• Testo della recensione:
▼
Le date proiettate sul muro scandiscono la progressione temporale della storia. Il regista muove i personaggi come tante pedine di una partita che assomiglia ad una sfida a scacchi. L’entusiasmo degli studenti capeggiati dal bravo e convincente Alessio Genchi, nella parte di Hans Scholl, è mosso dalla convinzione che fa credere loro, di non rischiare di essere scoperti. È un idealista, uno studente che non ammette dubbi sulle proprie convinzioni. Insieme agli altri frequenta l’Università Ludwig Maximilian di Monaco, e lui stesso aveva partecipato ai combattimenti sul fronte francese e russo. Sul suo viso si legge lo stupore suscitato dal serrante interrogatorio condotto da un cinico investigatore della Gestapo, interpretato con solida determinazione da Pasquale Di Filippo, rude e caparbio nel voler condannare i traditori della patria a tutti i costi. Tra lui e Andrea Castelli si assiste ad uno scontro continuo, come se le due posizioni ideologiche e mentali fossero antitetiche e profondamente diverse. Tra loro c’è Bauer, un militare aiutante di Mohr, ruolo affidato dal regista a Gabriele Falsetta attore molto promettente, che assume la posa di un soldato a cui viene chiesto solo di ubbidire. La sua presenza irrompe da una porta sul fondo: rappresenta quello che era il fanatismo inculcato dalla propaganda. Il suo gesto finale dopo la condanna a morte degli studenti, quando brucerà in scena il foglio con in nomi dei complici, (l’unica prova in possesso della Gestapo) segna simbolicamente la fine.
▲
• Compito 1: Stabilisci se le affermazioni seguenti concordano con la recensione dello spettacolo, rispondendo sì o no e citando le parole decisive. (a) Alessio Genchi interpreta Hans Scholl. (b) Il ruolo di Bauer è affidato a Pasquale Di Filippo. (c) Il foglio bruciato in scena era l'unica prova in possesso della Gestapo.
• Compito 2: Prosegui la recensione dello spettacolo a partire dalla sua ultima frase.
Le voci riportate più avanti non hanno alcun legame con la recensione.

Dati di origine
▼
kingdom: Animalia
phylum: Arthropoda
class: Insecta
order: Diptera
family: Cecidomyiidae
▲
▼
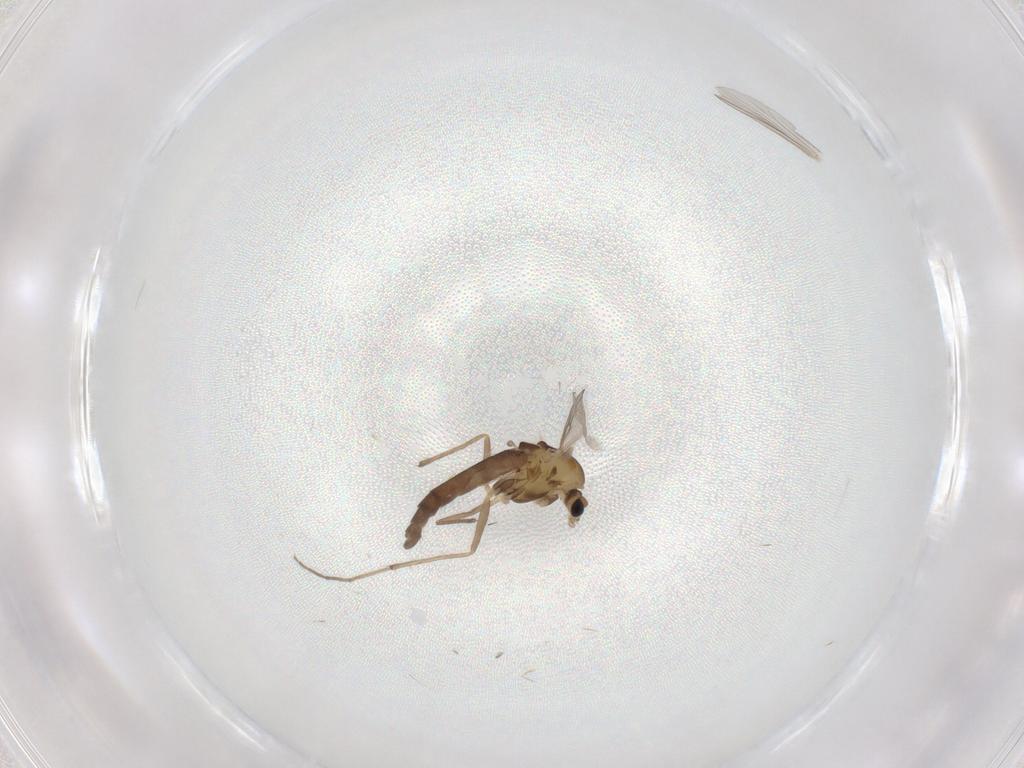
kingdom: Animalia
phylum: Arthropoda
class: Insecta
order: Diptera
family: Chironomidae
▲
• Risposta 1:
(a) Sì: «capeggiati dal bravo e convincente Alessio Genchi, nella parte di Hans Scholl».
(b) No: «ruolo affidato dal regista a Gabriele Falsetta».
(c) Sì: «(l’unica prova in possesso della Gestapo)».

• Risposta 2:
Irene Villa e Andrea Castelli

Il fallimento del movimento della Rosa Bianca fu anche quello di non aver previsto che la guerra sarebbe durata ancora due anni, incapace di percepire la solitudine che li emarginerà fino alla condanna a morte. Il popolo tedesco non riuscì a capire la tragedia, incosciente di far parte della rovina in cui stava sprofondando la Germania. Il risultato convince per la sobrietà della messa in scena, sottolineata dai tempi perfetti che ognuno mostra di possedere. Christian Mariotti La Rosa è Wilhelm Graf, la sua purezza è il simbolo di una generazione che ripudia ogni forma di violenza. Crea un cammeo al suo ruolo di studente, che arriva perfino a sbeffeggiare Hitler quando lo imita con una verosimiglianza stupefacente. Cristhop Probst è un uomo sposato, ha tre figli, interpretato da Tindaro Granata. Il suo è un ruolo apparentemente minore quanto determinante, invece, nel raffigurare un uomo mosso da sincera adesione alle idee del movimento. Potrebbe salvarsi e lasciare gli altri al loro destino. Recita con efficacia tutti gli stati d’animo richiesti dalla parte: “Il giorno della resa dei conti è arrivato. La resa dei conti della gioventù tedesca con la più abominevole tirannia che il nostro popolo abbia mai patito nel mondo più brutale.”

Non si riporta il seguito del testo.